Make sure that your program builds and runs correctly on the CSE student servers (student00.cse.nd.edu through student08 and student10-13) which run the RHEL7 operating system. (Note that student04.cse.nd.edu should not be used for this class, since it’s setup for another class.) The TAs will only test your program on those machines, and that’s where your grade will be determined.
Of course, many of you want to build and test on your laptops, and that’s something you should know how to do. However, our experience is that no two Linux (or Mac) machines are identical in any way: compilers, libraries, and other irrelevant things differ in subtle ways that will complicate the writing and running of your program. Code that compiles on your laptop may not compile at all on the student machines, or vice versa. If you do develop on your laptop, then leave extra time to test and debug your program when copied to the student machines.
Other classes may have asked you to change the compiler by adjusting your PATH, LD_LIBRARY_PATH or other settings. This class is using the default C compiler, which is /usr/bin/gcc. To check whether you have the right compiler, run the which gcc command. If it says anything other than /usr/bin/gcc, then you are using the wrong compiler. Please remove whatever changes you made to use a different compiler, and log in again.
Plain old C99 is the language used nearly-universally for implementing operating systems and other low-level kinds of code. It is a much simpler and smaller language than C++, with many fewer “gotchas” and surprises. If you aren’t familiar with plain C, read the Kernighan and Ritchie book. Use the –std=c99 option to gcc to ensure conformance to this standard.
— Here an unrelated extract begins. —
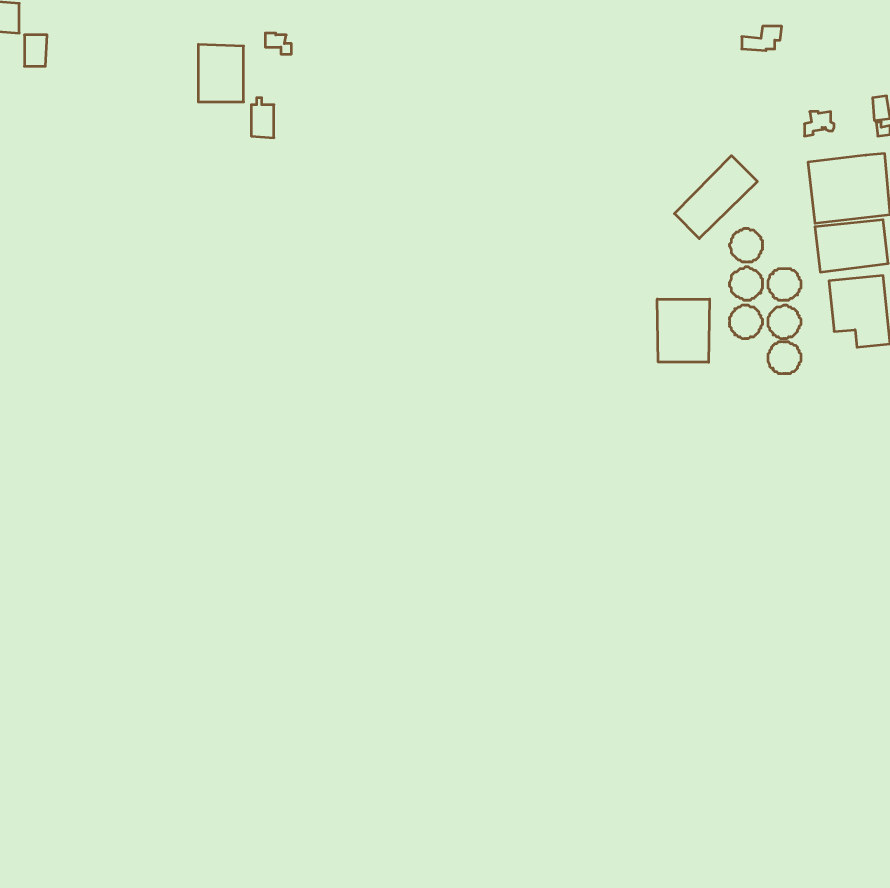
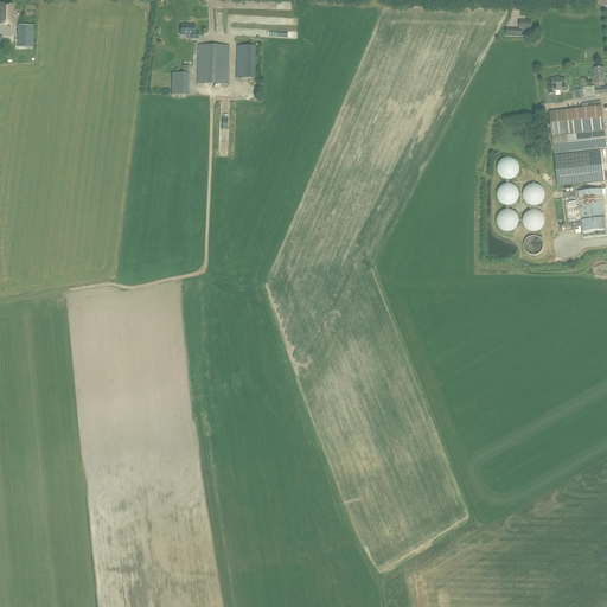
building: [198,44,244,102] -> [197,43,228,82]
building: none -> [236,44,255,76]
building: [674,156,757,239] -> none
building: [657,299,710,362] -> none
Use the -Wall option to gcc to turn on all warnings, and don’t ignore them! The compiler is trying to tell you that there is something wrong with your code that (almost always) needs to be fixed. If the warning doesn’t make sense to you, please ask, and we will try to point you in the right direction. (There are rare cases where a warning can be safely ignored, but don’t start with this assumption.)
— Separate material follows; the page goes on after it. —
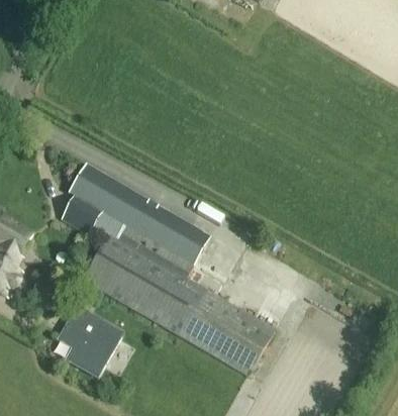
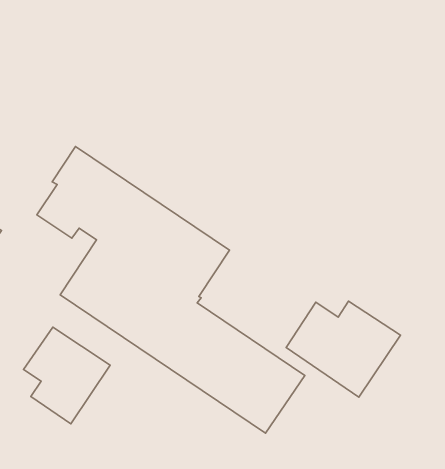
building: none -> [286,301,400,397]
Systems programming is very different from application programming, in that runtime errors happen all the time. Get in the habit of writing error handling code right from the beginning. (It is tempting to skip it at first and add it later, but that just makes it harder to debug.) Any time that you open a file, create a process, or allocate some memory, check the result, and on failure, explain what failed and why, like this:
FILE * file = fopen(path,"r");
if(!file) {
fprintf(stderr,"mycoolprogram: couldn't open %s: %s\n",path,strerror(errno));
return -1;
}
Make good use of the tools you learned in prior classes:
Valgrind is a tool for detecting memory management errors in C. This is useful because these types of bugs can be very difficult to detect, since they may not even affect the output of the program. Common memory bugs include leaks, using uninitialized values, incorrect frees, and accessing illegal parts of memory. If your code passes all valgrind related checks, then you can feel confident that there isn’t a hidden memory error lurking in your code. You can test your code with valgrind via the following:
valgrind –leak-check=full ./executable
For more information regarding valgrind errors check out the following resources:
http://cs.ecs.baylor.edu/~donahoo/tools/valgrind/messages.html
https://valgrind.org/
The ‘strace’ program displays all system calls and signals made by the executable. This allows you to map out the execution of your program which is useful for debugging. You can use strace like this:
strace ./executable
Resources:
https://linux.die.net/man/1/strace
https://www.brendangregg.com/blog/2014-05-11/strace-wow-much-syscall.html
GDB is a debugging tool that allows you to step through your code line by line, view variable values, and set breakpoints in the program. If your program isn’t working properly and you don’t understand why, this is the best tool to use. To start using gdb to debug your program, first make sure that you add the -gflag when you compile the executable
gcc -g test.c -o executable
Then to start gdb run
gdb ./executable
At this point, you can set breakpoints in the code by specifying a file and a line number
b test.c:15
You can start running the program with run. Once it reaches the breakpoint, the execution stops. You can now step through your code one line at a time by typing step. If you want to view the value of a variable x, type
print x
Finally, if you want to view the series of function calls that led to this point in the code, you can type bt. To quit gdb, type quit.
Resources:
https://cs.baylor.edu/~donahoo/tools/gdb/tutorial.html
https://www.geeksforgeeks.org/gdb-step-by-step-introduction/
Give variables reasonable names, put comments near tricky bits of code, and break up complex code into smaller functions. Use the indent command to make your code line up nicely.